When you take a step back from the world and think about how whacky some of the trends that surround us are... well... it's a bit unnerving.
It happened to me the other day when a friend texted to tell me that they could finance their coffee from Starbucks.
After a search online, it turns out to be true. You can finance a coffee from Starbucks using the buy now, pay later (BNPL) trend. For four weekly payments of $1.625... you can get that $6.50 latte.
And it's why now, more than ever, I really, really dislike Affirm (AFRM) and companies like it.
It's not hard to understand why.
Inflation is – and has been – above 2% for nearly two years.
Credit card debt hit an all-time high of $1 trillion recently (and is maintaining the level).
Debt is expensive with interest rates as high as they are. We’re beginning to see delinquencies rise, which is probably due to the expense of debt.
In short, companies like Affirm prey on the average U.S. consumer.
The teaser rates of 0% interest are simply untrue, even if those are the most advertised. Services like Affirm do check shoppers’ credit ratings, and interest-free loans at the former company only accounted for 26% of its products last quarter.

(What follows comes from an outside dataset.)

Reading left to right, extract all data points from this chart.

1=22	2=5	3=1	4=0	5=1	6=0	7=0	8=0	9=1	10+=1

Interest-bearing loans stretched as long as five years accounted for 74%, according to the firm.
"Oh, you can't afford that right now? Maybe you can in the future. And we'll put a nice premium on top of it just to make sure."

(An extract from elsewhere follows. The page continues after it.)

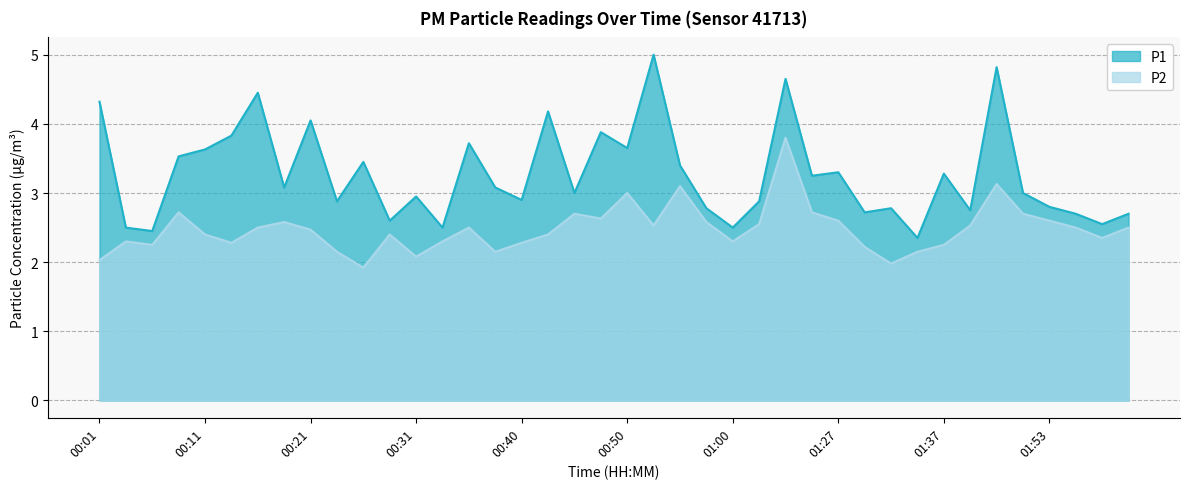

Is it true that P2 equals 2.5 at 01:39?

True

Wall Street surely believes in it. They believe that this system works. Which is why AFRM has nearly tripled in two months.
In the short term, Wall Street may be right. In the long term, though, they're wrong. And that's where our advantage is today.
Bottom Line: Even though it seems great to not have to worry about the future and pay less right now, it’s usually the wrong move to make.
You pay more over time, and what you’re buying usually isn’t worth what it costs to your declined purchase power.
Once reality sets in and there’s declining demand or increasing delinquencies, look out below.
A valuation of $15 billion for a company that relies on financing lattes is much too much.
I’d avoid the stock at all costs and, for more speculative traders, a put option (which benefits from declining prices) six to twelve months out could profit handsomely.